Distributors have different ideas on what's driving the uptick in name brand interest. It could be that some companies are rebounding from the recession and, with more budget to spend, want to invest in apparel that has a higher-perceived value. "You can get a comparable shirt for less money, but my clients are willing to pay more for the brand image," says Gledhill. It could be, too, that interest is being driven by the fact that more name brands than ever before are available in the advertising specialty space. Still, some say it's the other way around: Market demand has compelled name brands to enter or increase their offerings to distributors. "There has been pent up demand for years," says Tyler.

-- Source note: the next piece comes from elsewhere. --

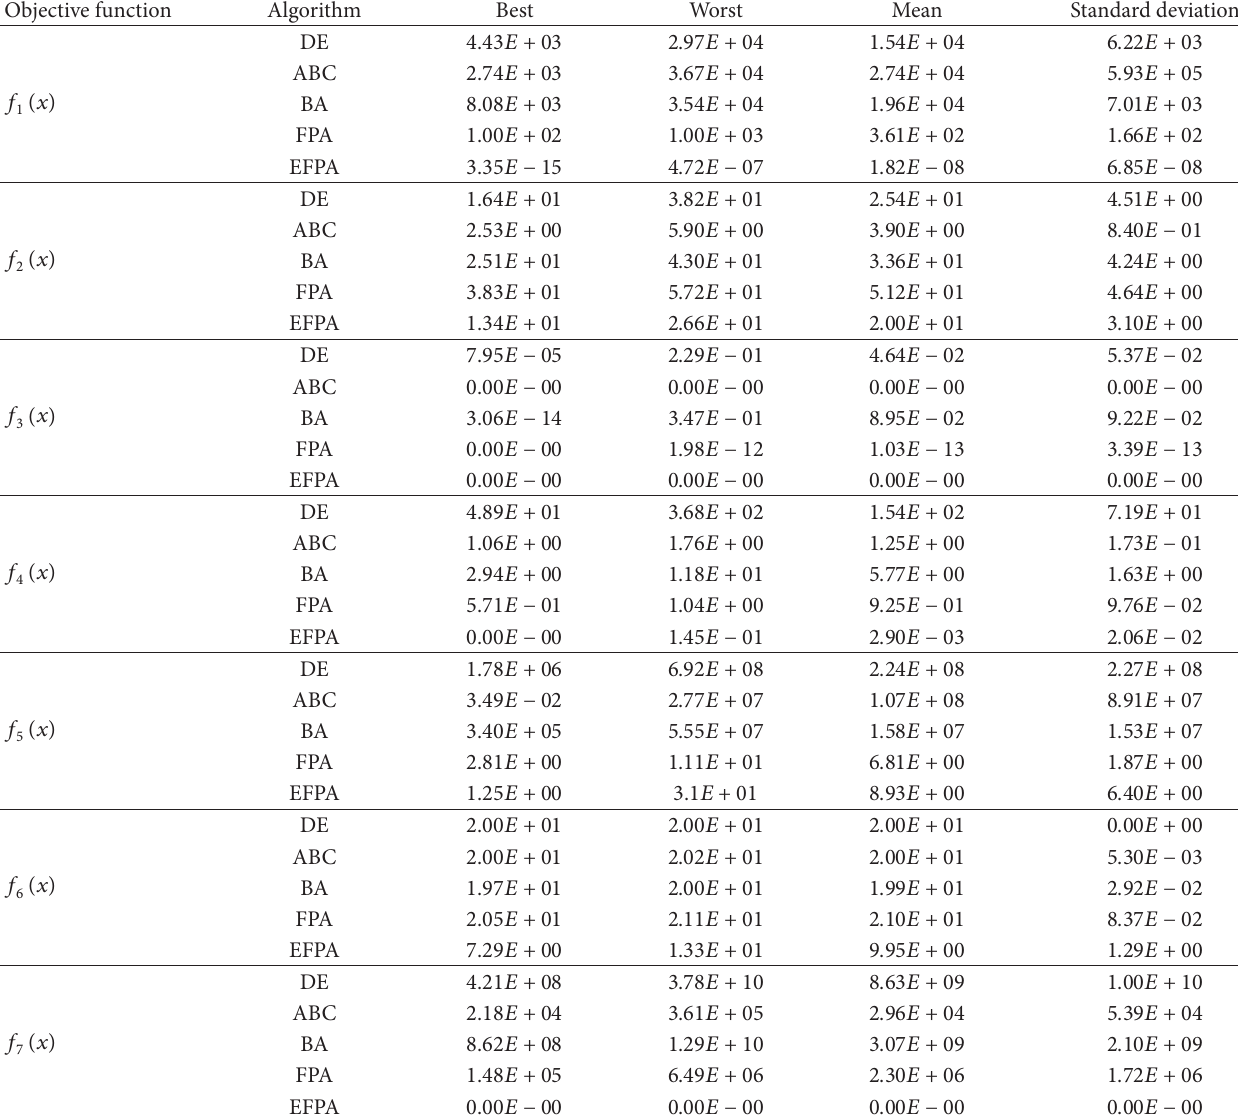
Table 3: Comparison of results for various test functions.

Whatever the reason, many distributors are scoring successes with name brands. Creative Marketing Concepts sells crates of American Apparel (asi/35297), to the technology companies that populate the greater San Francisco area. Powered by a young workforce, the start-ups want the hip cache associated with the L.A. clothier's lines. "It's routine for customers to come in asking for specific brands," says Tyler, noting name brand T-shirts and track jackets are especially popular with local customers given the Bay Area's climate.

For Gledhill and his clients in the sweltering south, name brand polo shirts with moisture-wicking properties are popular. Nike and Adidas sell well with the beer companies that Gledhill services, while an aerospace corporation recently purchased hundreds of Nike polo shirts for executives and supervisors. "They're the people who are very visible to the company's customers and having that Nike branding on the shirt adds a perception of greater value to their service," says Gledhill.

While the number of distributors who think name brands are important to clients is growing, more than half of distributors still say that name brand is either unimportant or neither important nor unimportant to clients. Price can be a hindrance for clients, who might dismiss name brands as too expensive. The escalating quality of private label options has made it easier for distributors to pitch an alternative.

Optimistic ThinkingWhile price considerations remain crucial, distributors may be missing opportunities by not pitching more name brand gear. Tyler tells how a nonprofit client recently asked him to suggest a hat it could give to executive-level attendees of a golf fundraiser. While Tyler instantly thought of a Ralph Lauren Polo hat that would be just right, he balked at suggesting it. "I really didn't believe they'd buy a $35 hat," he says. Nonetheless, he acted on his initial instinct. Good thing he did. The hat was a resounding success. "Later I got an e-mail from them saying how amazed they were with the hats and how the hats were nicer than the ones in the golf resort gift shop," says Tyler.

So far, the appeal of name brands in the apparel category does not seem to be extending to the products side of the industry. "Name brands tend to resonate more with apparel," says Tyler. Gledhill, meanwhile, says that certain clients are enticed by name brand accessories and hard goods –Wenger Swiss Army knives, Oakley sunglasses – but generally they opt for less-expensive alternatives. "We'll have clients who ask for name brand products, but then they don't want to pay for them," he says.

"Products tend not to have the same kind of brand following that you get with apparel."

Whether name brands will grow in importance when it comes to products remains to be seen. Regardless, the appeal of name brand apparel appears to be on the rise. Don't miss the chance to cash in on it.